Terapkan Bacaanmu =>
a. Ubah paragraf yang diawali "Novel Bumi manusia tidak sekadar" dalam teks tentang film Bumi Manusia menjadi daftar poin singkat, tanpa membuang fakta utamanya.
b. Tentukan apakah tiap pernyataan berikut sesuai dengan teks tentang film Bumi Manusia. Jawab ya atau tidak, lalu kutip kata-kata teks yang menjadi penentunya.
(i) Falcon Picture juga memproduksi film Dilan 1990.
(ii) Film Dilan 1990 ditonton sekitar tiga juta orang.
(iii) Kisah cinta Annelis Malema dan Minke adalah bagian terpenting cerita.

Kutipan Teks =>
····················

Namun untuk kasus ini, rupanya cukup serius mengingat Iqbaal akan membawakan karakter yang dinilai sakral oleh para penikmat sastra.

Banyak spekulasi bermunculan ketika terpilihnya Iqbaal sebagai Minke, bahwa Falcon Picture dinilai mengambil kesempatan dari kesuksesan film Dilan 1990 yang berhasil meraup kurang lebih sebanyak tujuh juta penonton.

Kali ini Falcon Picture beruntung mendapat kesempatan mengadopsi novel Bumi Manusia. Sebelumnya, Falcon Picture juga sebagai rumah produksi film Dilan 1990.

Baca Juga:
Mengenal Mawar Eva De Jongh, Pemeran Annelies dalam Bumi Manusia

Kekhawatiran pun muncul ketika Bumi Manusia difilmkan, akan menghilangkan esensi sebenarnya tentang perjuangan kolonialisme dan perjuangan mencerdaskan kehidupan bangsa.

Kisah cinta Annelis Malema dan Minke memang menarik dan romantis, namun itu hanya lah pemanis dalam cerita. Perjuangan Minke melawan ketidakadilan yang terjadi pada bangsanya lebih penting untuk dikedepankan.

Novel Bumi manusia tidak sekadar novel cinta-cintaan semata. Bumi Manusia merupakan novel progresif yang mampu membangkitkan semangat revolusioner. Ketajaman pena Pram terlihat di novel Bumi Manusia.

····················

[Data yang dikumpulkan]

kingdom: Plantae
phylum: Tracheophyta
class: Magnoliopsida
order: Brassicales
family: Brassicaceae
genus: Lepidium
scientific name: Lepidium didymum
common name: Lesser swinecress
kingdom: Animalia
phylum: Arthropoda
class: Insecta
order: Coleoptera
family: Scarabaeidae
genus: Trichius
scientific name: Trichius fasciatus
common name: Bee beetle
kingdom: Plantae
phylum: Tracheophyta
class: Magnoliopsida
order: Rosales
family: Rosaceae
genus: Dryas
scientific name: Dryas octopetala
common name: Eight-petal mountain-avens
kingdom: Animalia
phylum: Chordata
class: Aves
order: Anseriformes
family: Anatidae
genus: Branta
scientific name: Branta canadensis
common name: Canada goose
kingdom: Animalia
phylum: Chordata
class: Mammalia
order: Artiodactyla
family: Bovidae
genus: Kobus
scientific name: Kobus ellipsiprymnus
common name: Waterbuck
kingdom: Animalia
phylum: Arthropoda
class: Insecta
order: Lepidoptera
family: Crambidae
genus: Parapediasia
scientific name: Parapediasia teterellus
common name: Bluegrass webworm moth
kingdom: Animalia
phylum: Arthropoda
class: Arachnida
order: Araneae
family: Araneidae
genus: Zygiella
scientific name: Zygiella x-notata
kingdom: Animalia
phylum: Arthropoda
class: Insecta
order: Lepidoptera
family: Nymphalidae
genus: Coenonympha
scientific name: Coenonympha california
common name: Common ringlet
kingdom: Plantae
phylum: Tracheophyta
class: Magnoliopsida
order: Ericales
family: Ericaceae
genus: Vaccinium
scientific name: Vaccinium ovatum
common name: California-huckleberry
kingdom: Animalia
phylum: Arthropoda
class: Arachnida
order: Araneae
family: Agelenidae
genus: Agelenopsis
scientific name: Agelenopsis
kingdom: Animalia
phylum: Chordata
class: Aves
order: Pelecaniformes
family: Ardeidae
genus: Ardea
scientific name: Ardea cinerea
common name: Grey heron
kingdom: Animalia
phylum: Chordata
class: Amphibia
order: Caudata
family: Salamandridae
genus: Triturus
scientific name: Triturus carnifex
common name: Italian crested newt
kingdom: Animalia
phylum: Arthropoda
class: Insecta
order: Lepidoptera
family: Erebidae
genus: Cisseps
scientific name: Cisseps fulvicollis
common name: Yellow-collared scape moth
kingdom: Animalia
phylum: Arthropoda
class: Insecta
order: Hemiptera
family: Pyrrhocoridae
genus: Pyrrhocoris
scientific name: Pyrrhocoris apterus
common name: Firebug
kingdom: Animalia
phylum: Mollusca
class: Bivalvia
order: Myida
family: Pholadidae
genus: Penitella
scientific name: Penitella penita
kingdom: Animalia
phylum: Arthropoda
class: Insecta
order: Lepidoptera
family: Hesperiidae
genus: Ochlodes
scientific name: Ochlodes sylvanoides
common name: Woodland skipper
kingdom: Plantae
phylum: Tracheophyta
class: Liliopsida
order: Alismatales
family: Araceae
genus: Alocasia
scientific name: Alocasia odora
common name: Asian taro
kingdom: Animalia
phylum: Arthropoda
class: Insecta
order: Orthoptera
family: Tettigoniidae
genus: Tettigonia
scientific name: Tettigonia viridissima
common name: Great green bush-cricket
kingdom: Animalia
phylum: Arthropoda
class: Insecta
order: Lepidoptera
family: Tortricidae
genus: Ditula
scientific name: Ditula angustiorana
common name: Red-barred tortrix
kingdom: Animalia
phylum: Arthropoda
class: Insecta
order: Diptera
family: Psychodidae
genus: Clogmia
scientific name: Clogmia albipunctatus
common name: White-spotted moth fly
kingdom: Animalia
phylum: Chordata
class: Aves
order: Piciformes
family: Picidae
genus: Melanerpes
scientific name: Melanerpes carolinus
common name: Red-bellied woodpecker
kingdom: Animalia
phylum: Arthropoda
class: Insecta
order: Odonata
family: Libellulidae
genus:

····················

Hasil Latihan =>
a.
- Bumi Manusia bukan hanya novel cinta.
- Novel ini progresif dan bisa membangkitkan semangat revolusioner.
- Ketajaman pena Pram tampak dalam novel ini.

b.
(i) Ya: "Sebelumnya, Falcon Picture juga sebagai rumah produksi film Dilan 1990."
(ii) Tidak: "berhasil meraup kurang lebih sebanyak tujuh juta penonton"
(iii) Tidak: "namun itu hanya lah pemanis dalam cerita"